One extra set with heavier loading. The RDL is the primary hamstring developer on legs day. Load it seriously and slow the lowering phase to 3 to 4 seconds.
One extra set with heavier loading. At intermediate level the Bulgarian split squat can be loaded significantly. Add a pause at the bottom of each rep for an additional challenge.
One extra set with more weight. Hold the top for two full seconds. Given that legs is trained once per week, every set of hip thrusts matters.
Same sets, slightly heavier loading or a longer pause at the bottom. Calves trained once per week require full range of motion and meaningful load to respond.
One extra set. Direct ab work at the end of leg day builds the core strength that supports every heavy compound lift in this program.

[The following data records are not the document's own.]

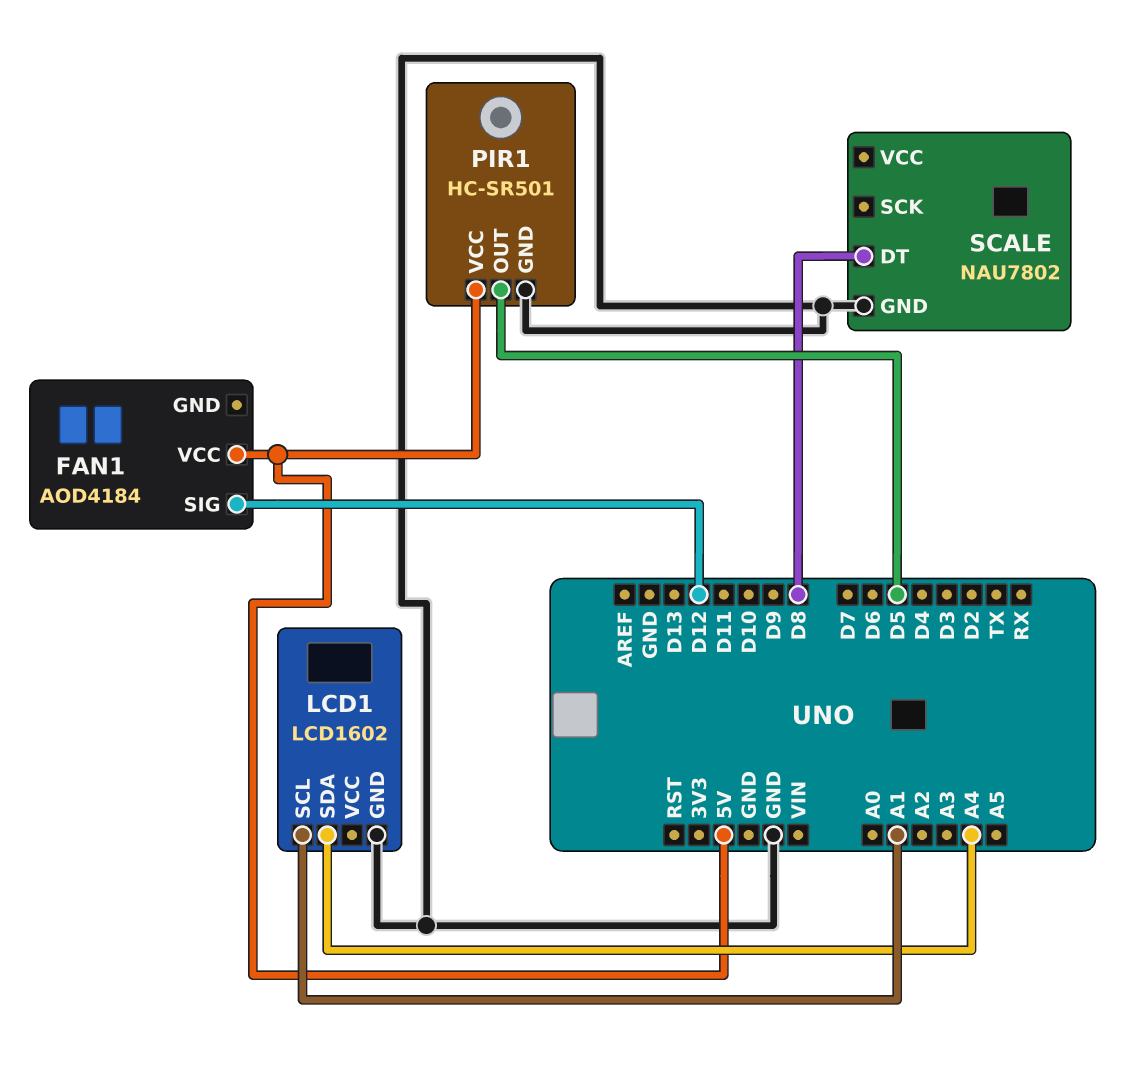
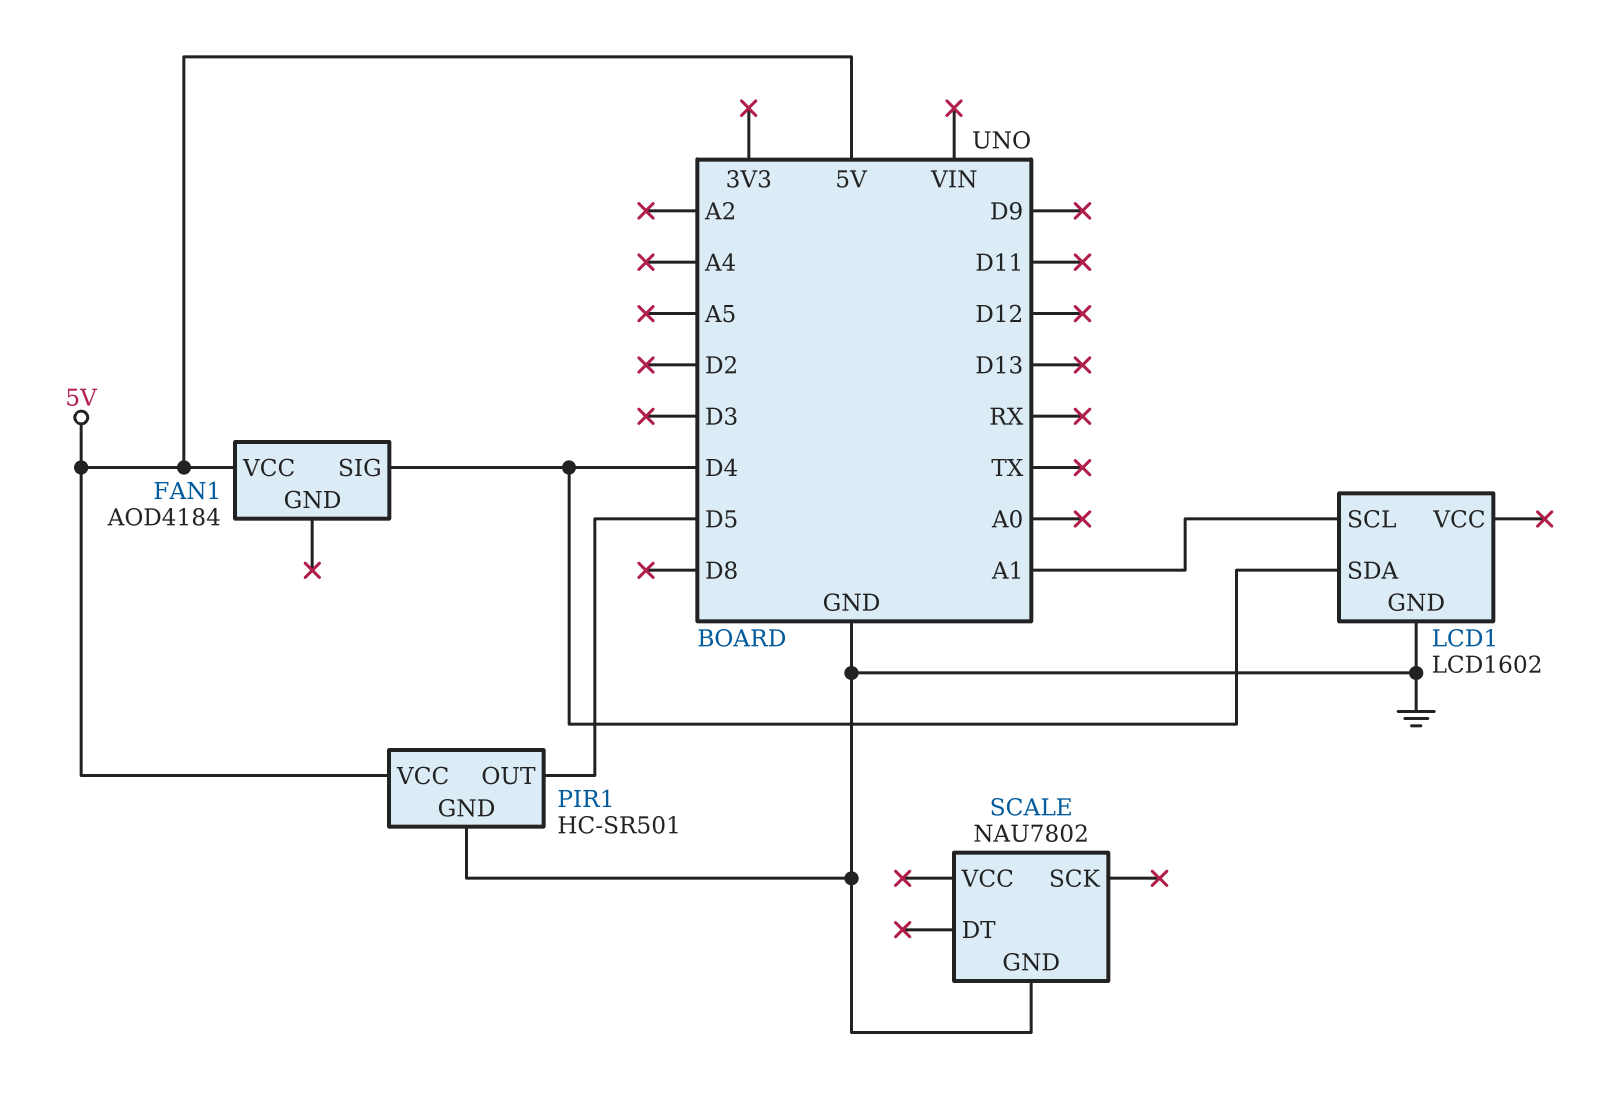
FAN1 pin SIG: D12 -> D4
LCD1 pin SDA: A4 -> D4
SCALE pin DT: D8 -> none

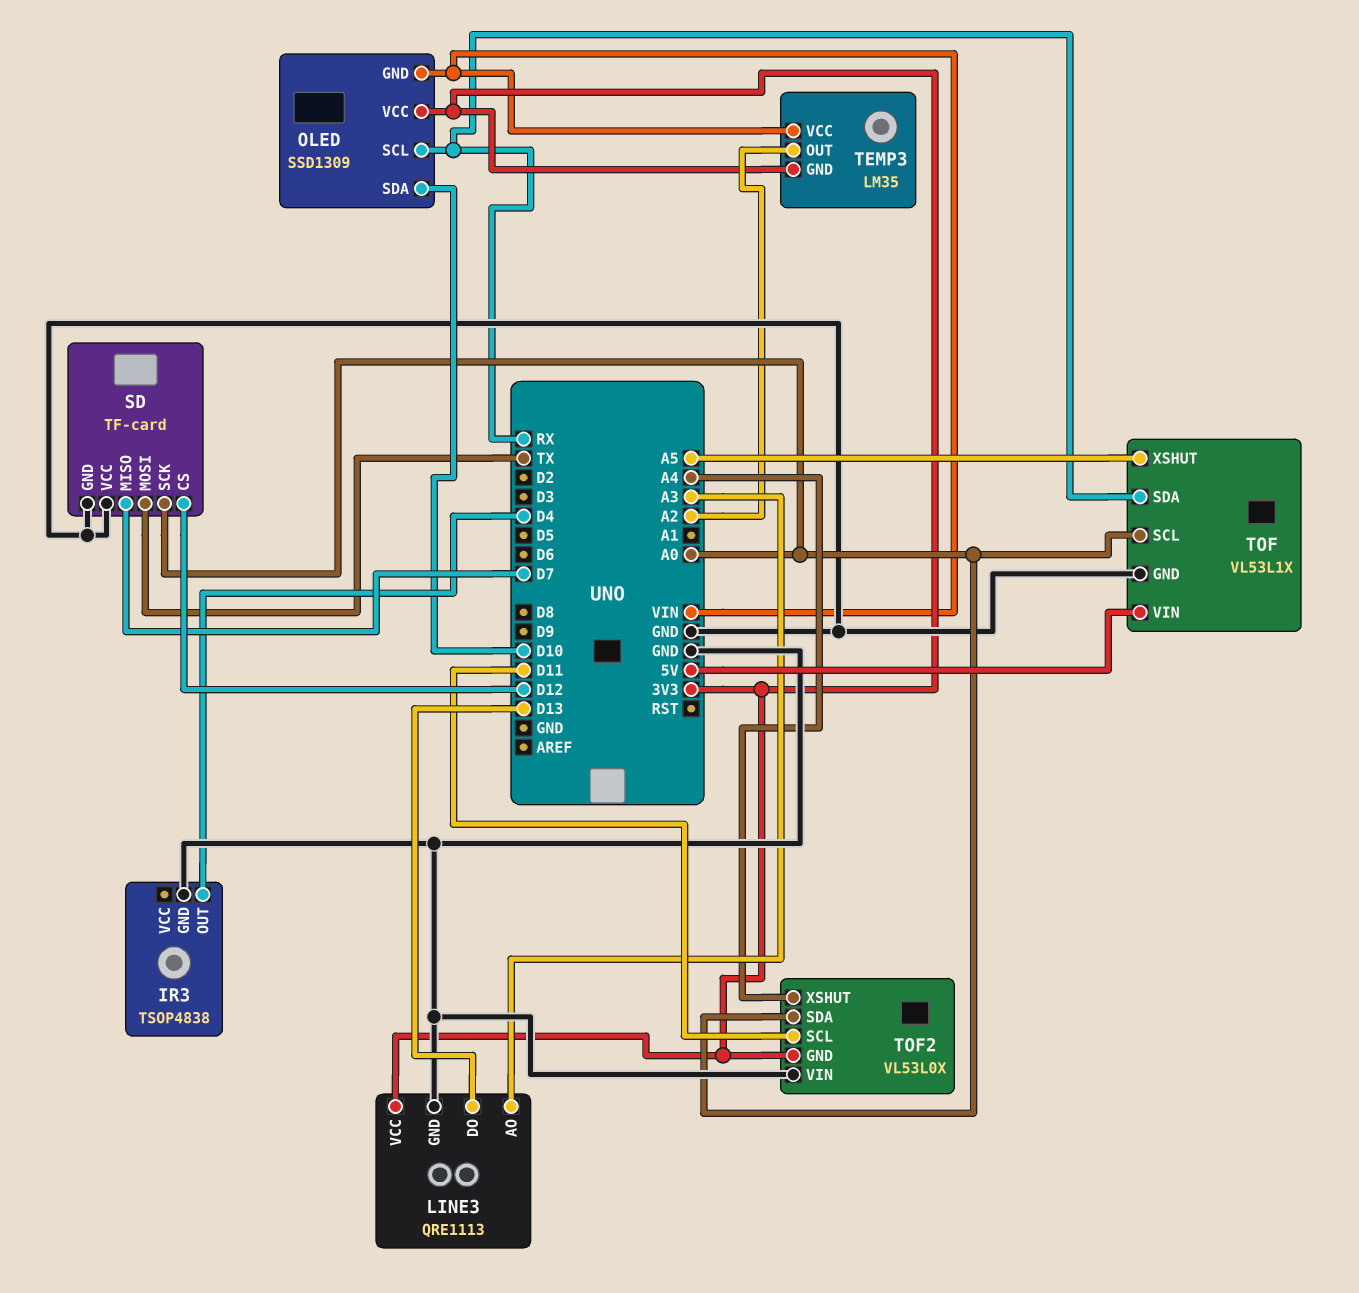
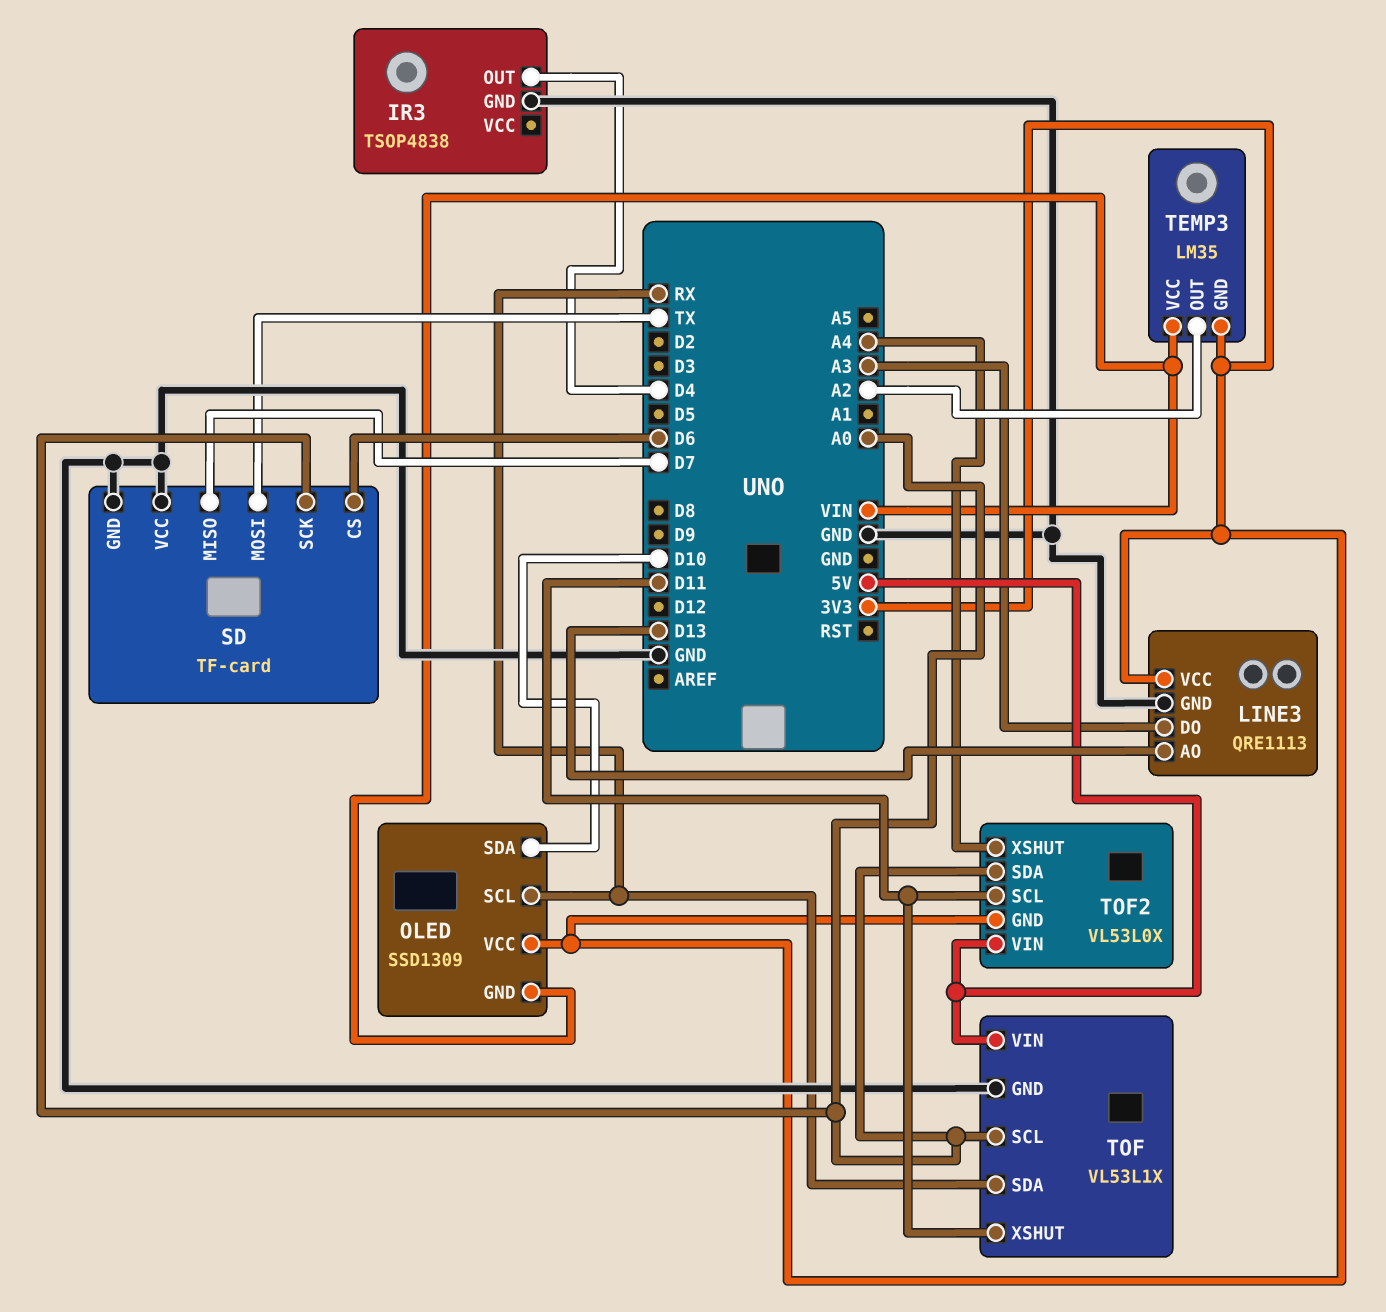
LINE3 pin AO: A3 -> D13
LINE3 pin DO: D13 -> A3
SD pin CS: D12 -> D6
TOF pin XSHUT: A5 -> D11
TOF2 pin VIN: GND -> 5V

One extra set with heavier loading. By Phase 2 your incline press should be loaded meaningfully. Combined with Push A incline dumbbell, upper chest volume across the week is substantial.
One extra set. Cable flyes provide a constant load through the full range of motion, which is particularly effective for chest isolation.
One extra set with heavier dumbbells. Your second shoulder press session of the week. By Phase 2 the accumulated shoulder volume across both push days becomes meaningful.
One extra set matching Push A lateral raises. Side delts are getting consistent volume twice per week which is the most effective way to develop shoulder width.
One extra set. Your second direct triceps session of the week. Spread the rope ends apart fully at the bottom of each rep for maximum contraction.
One extra set. If you are hitting 10 reps across all sets comfortably, add a weight belt. The pull-up should be progressed just like any other compound movement.
One extra set with more weight. The cable row is one of the most effective mid-back builders. Load it seriously and pause at full contraction on every rep.
One extra set with heavier loading. The single-arm row allows each side to work independently, which catches any imbalance that develops under bilateral loading.
One extra set. The rear delts and upper back receive significant indirect work from all the rowing on Pull B. Direct rear delt work here reinforces shoulder health across a high pressing week.
Sit back on an incline bench set to roughly 60 degrees, arms hanging straight down. Curl both dumbbells simultaneously. The incline position places the bicep in a stretched starting position that produces a different stimulus to a standing curl.
Nutrition Guidance
Five training sessions per week with heavy compound work across all of them creates a real recovery demand. Your nutrition either supports that recovery or undermines it. Five sessions per week also means significantly more calories burned from training. Many intermediate lifters running high-frequency programs underestimate how much they need to eat. Read our guide on whether to eat back exercise calories for a clear breakdown of how to approach your calorie target on training versus rest days.
Nutrition Priorities
- Protein: 1.6 to 2.2g per kg of bodyweight daily. At 5 sessions per week, sitting toward the higher end of this range supports recovery across consecutive training days.
- Calories: A surplus of 200 to 300 calories above maintenance if muscle gain is the goal. Use our macro calculator to find your number and adjust based on how your weight and performance are trending.
- Carbohydrates: Do not undereat carbohydrates on a 5-day program. Heavy compound sessions run on glycogen. Insufficient carbohydrate intake will hurt your performance, your recovery, and your progress.
- Rest day nutrition: On your two rest days, keep protein the same but reduce carbohydrates slightly. You are not fuelling heavy training sessions on those days.
Five training days per week leaves less room for inconsistency in your nutrition. Our guide on the 80/20 approach to dieting covers how to stay on track across a high-frequency training week without making every meal a stressful decision.